Fr Michael Kane argues that while the problem of evil might remain unresolved, grace is still present in the darkest experiences.

I recently watched a heated debate between a committed lay Christian and an avowed atheist. Naturally, both sought to argue the validity of their beliefs. After a long time sparring over theology and science, the atheist landed his killer blow: “If God is so good then why is there so much evil in the world?”

The Christian instinctively responded with a question of his own: “Surely the existence of so much good in the world points precisely towards God, the source of all that is good?”

It was a disappointing answer; a missed opportunity to explore an inescapable question for all believers. Of course it is correct that the presence of so much good originates in the Divine; all that is good comes from God.

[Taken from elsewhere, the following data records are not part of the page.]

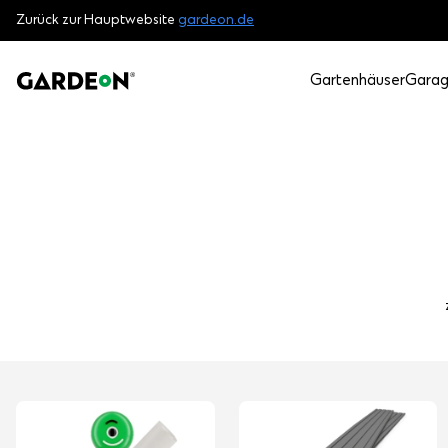
Zurück zur Hauptwebsite
gardeon.de
Gartenhäuser
Gara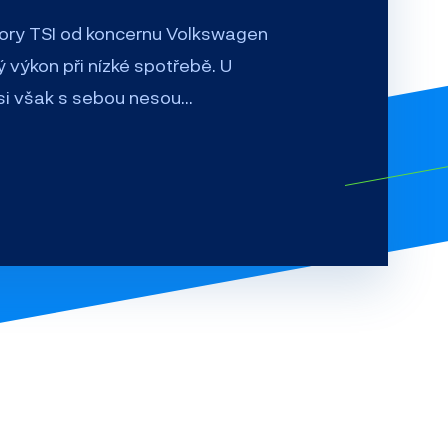
ory TSI od koncernu Volkswagen
ý výkon při nízké spotřebě. U
 si však s sebou nesou…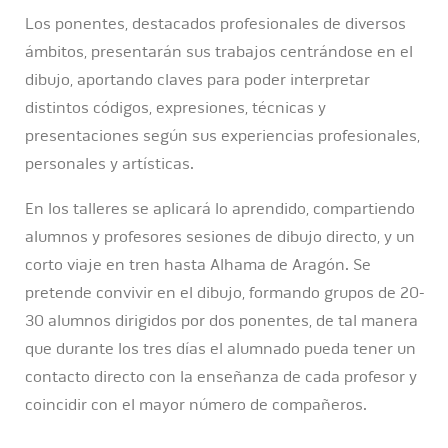
Los ponentes, destacados profesionales de diversos
ámbitos, presentarán sus trabajos centrándose en el
dibujo, aportando claves para poder interpretar
distintos códigos, expresiones, técnicas y
presentaciones según sus experiencias profesionales,
personales y artísticas.
En los talleres se aplicará lo aprendido, compartiendo
alumnos y profesores sesiones de dibujo directo, y un
corto viaje en tren hasta Alhama de Aragón. Se
pretende convivir en el dibujo, formando grupos de 20-
30 alumnos dirigidos por dos ponentes, de tal manera
que durante los tres días el alumnado pueda tener un
contacto directo con la enseñanza de cada profesor y
coincidir con el mayor número de compañeros.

But evil surrounds us too, and we cannot take flight from this perennial and essential question. In a world governed by the justice of God, why are there such inexplicable injustices? Why do bad things happen to good people and, conversely, why do good things come the way of people who commit heinous evil?

Difficult solution

The problem of evil is certainly not one that we can solve easily. No Christian can fully claim to understand or explain away these injustices which dominate every level of the created order.

Of course, we know that evil exists as the fruit of Original Sin. The disobedience of Adam gives life to disorder in the form of natural and moral evil. In light of that first Fall, humanity is now subject to a fallen order which was not part of God’s original plan. We now live in a broken world, with grace and sin, good and bad, life and death all part of the new landscape.

As Christians, this explains to us why there is evil but it does not account for its sporadic and unjust distribution. This is a painful but indisputable truth. Try as we may, we can never rationalise the presence of evil in the life of one who is good and virtuous.

We can never, for example, explain away the death of a baby about to be welcomed with intense love into the hands of his adoring parents. We cannot explain the agony which a husband or wife endures on watching their spouse struggle through a cruel and painful end. We cannot rationalise the countless baffling natural disasters and horrors which every day afflict innocent and good people, believer and unbeliever alike. These are the innocent casualties of our fallen world.

Susceptible to suffering

Certainly, our Christian Faith is no guarantee that we will be insulated from these trials and crosses. It is a naive Christian who believes that Faith is our ticket to an easy and gentle path through life. We are all susceptible to the cross of suffering.

Faith does, however, grant us one vital gift which we call grace. Grace is a gift from God to sustain and fortify us to endure all these things.

This is the distinctive mark of a Christian; we live by grace. In those moments when we are labouring under the weight of suffering, God’s grace lifts us up. St Paul explains this transformative work of God when he writes: “When I am weak then I am strong.”

Paul’s words are not a mere cliché. They speak of a reality which is eminently perceptible. In my life as a priest I have seen, on countless occasions, the work of God’s transforming grace in the lives of the sick, the dying, the bereaved, and countless others who live each day under the heavy weight of the cross.

Grace bears fruits

Every day I see good people, faithful and virtuous people, encounter inexplicable and unmerited evil in the form of sickness and pain, yet who live immersed in God’s grace.

I see lives turned upside-down in an instant, but which remain anchored on supernatural gifts. I see people filled with trust even when the darkness of suffering descends upon them. This grace bears beautiful fruits in the lives of believers: it gives hope, renews Faith, instils contentment and peace, takes away bitterness, and even generates unexpected moments of joy and thanksgiving.

Therefore, as Christians, we must accept that the greatest quandary of all is the problem of unmerited suffering, and the age-old problem of evil. It requires humility on our part to accept that this is the great unanswered question of our Faith.

It is not our duty to explain to others why God permits evil to exist in such random circumstances.

Our duty is to radiate the power of God who raises us up when we find ourselves burdened by suffering. This response will show God’s presence and His fingerprint in our world. It is His grace which raises the weak to make them strong.

All of this poses a new, unsettling question for the atheist. How does he account for a suffering Christian who has been transformed and raised up by the power and grace of God? How does he account for the believer who takes up his cross with peace and hope in his heart?